We identified a novel SNP, G197T, in the PRM1 gene in three of our selected 30 infertile men. This SNP causes an amino acid change from arginine to serine (R34S) in a highly conserved arginine cluster. Based upon the absence of this SNP in more than 770 individuals (220 from the Ensembl human GeneSNP database; 522 from previous reports, and 10 proven fertile controls and 27 infertile men from this study), it appears to be a uncommon SNP (Ensembl gene code ENSG00000175).8,9 In addition to disrupting an arginine core essential for DNA binding, the SNP creates a new RS sequence, a putative phosphorylation site for the enzyme, SR protein specific kinase 1, known to phosphorylate serines in the RS motifs of PRM1 (fig 1B1B).10,11 Such phosphorylations are associated with the deposition of protamines on sperm chromatin and subsequent chromatin condensation.10,11 Thus, improper phosphorylation could substantially alter both DNA binding and protamine to protamine interactions in the sperm nucleus. Furthermore, Robson's secondary structure prediction program (GENETYX; Genetyx Corporation, Tokyo, Japan) suggests the R34S amino acid substitution disrupts a beta sheet structure in PRM1 (data not shown), an event likely to change protein conformation. The high incidence of DNA fragmentation in the sperm from the infertile patients carrying the SNP supports our hypothesis of altered protamine‐DNA interactions. Taken together, the mutant protein caused by the G197T SNP may affect its binding to DNA and affect chromatin compaction. However, we also cannot exclude the possibility that this SNP may not directly cause the infertility.

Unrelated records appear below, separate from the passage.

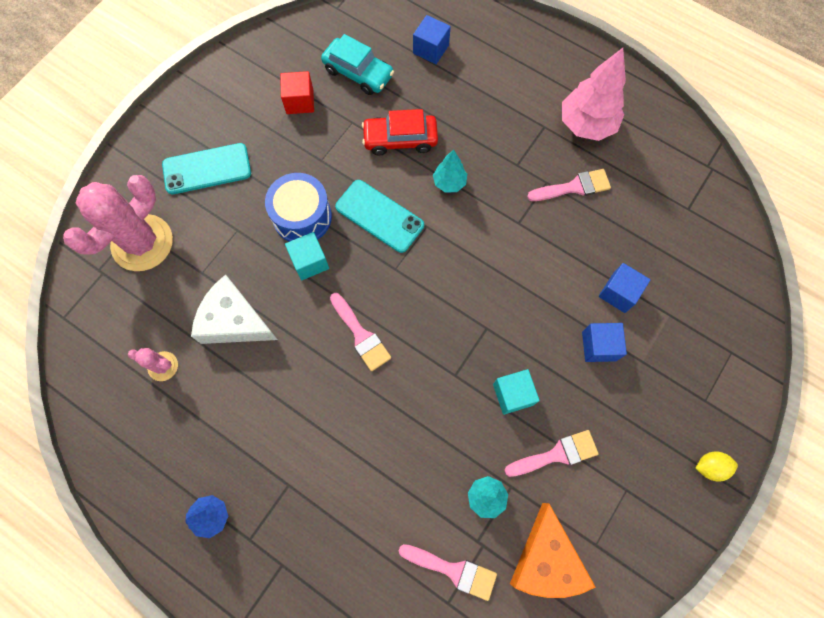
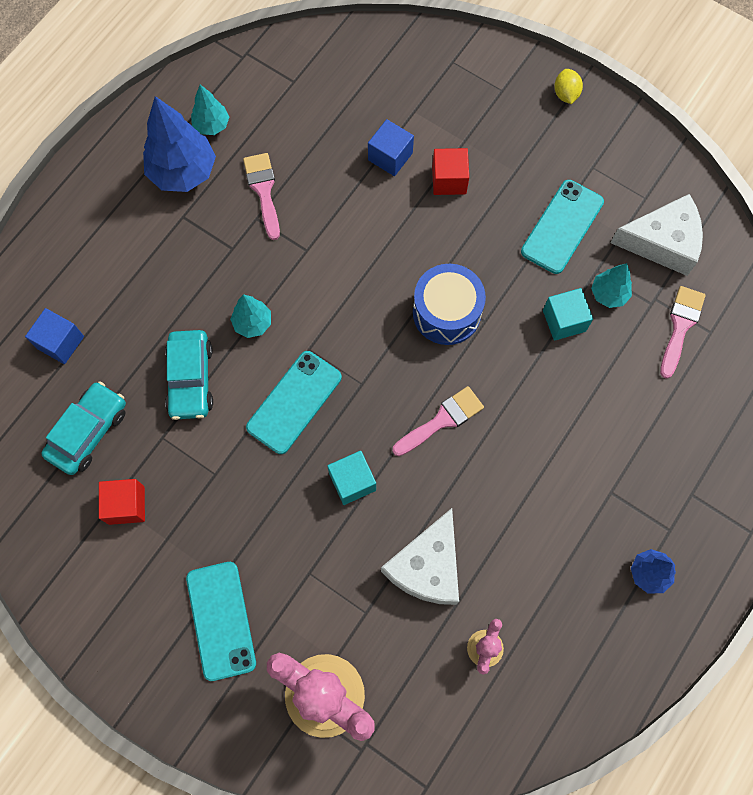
camera: 90 degrees left, 0 degrees up
blue drum [265,173,332,242] -> blue drum moved to [413,264,486,345]
red car [362,109,438,156] -> turquoise car [165,330,213,420]
turquoise cube [493,369,540,415] -> turquoise cube moved to [543,288,593,341]
pink brush [504,430,599,477] -> turquoise phone [521,180,604,274]
orange cheese [510,503,596,598] -> white cheese [610,194,703,276]
pink tree [562,48,626,141] -> blue tree [143,96,216,192]
blue cube [582,323,627,362] -> red cube [432,148,469,195]
none -> turquoise tree [191,85,229,135]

PRM2 defects have been reported to be associated with human male infertility (0.4% of 226 infertile men).8 On the other hand, the SNP that we identified may be the first case to link an amino acid substitution in PRM1 with human infertility. The fact that the sperm of all mammals investigated to date contain PRM1, but only a subset contain PRM2, may in part explain the small number of SNPs reported for the PRM1 gene and is additional evidence for the critical functions of PRM1 in male fertility. As seen with protamine deficient mice,5 the SNP has a deleterious effect as a heterozygous mutation, perhaps because the protamines are first expressed post‐meiotically12 and the germ cells are interconnected in a clonal syncytium by intercellular bridges.13,14,15

To develop a rapid assay to detect this SNP in infertile patients, we have taken advantage of the fact that the G197T SNP disrupts the cutting site of the restriction enzyme, BseRI. A PCR fragment of 197T was not digested by BseRI, while the fragment of major type 197G was. Because murine embryonic development is unsuccessful following intracytoplasmic sperm injection (ICSI) with DNA damaged sperm resulting from a protamine insufficiency,6 we speculate that an arrest of embryo development may contribute to the infertility of men carrying the DNA damaged sperm of the G197T SNP. Protamine deficiencies and aberrant protamine ratios have been linked to reduced fertilisation rates,16,17,18 and PRM1 has been proposed to be a potentially critical factor in post‐ICSI human embryonic development.19 Our PCR‐RFLP assay provides an easy means to screen and detect G197T SNPs in idiopathic infertile males.

ACKNOWLEDGEMENTS

We thank L Murthy and W Chuang for preparation of DNA samples. This work was supported by grant P01HD36289 from the National Institutes of Health to Professor D J Lamb.

Abbreviations

ICSI - intracytoplasmic sperm injection

RFLP - restriction fragment length polymorphism

SNP - single nucleotide polymorphism

Footnotes

Competing interests: there are no competing interests.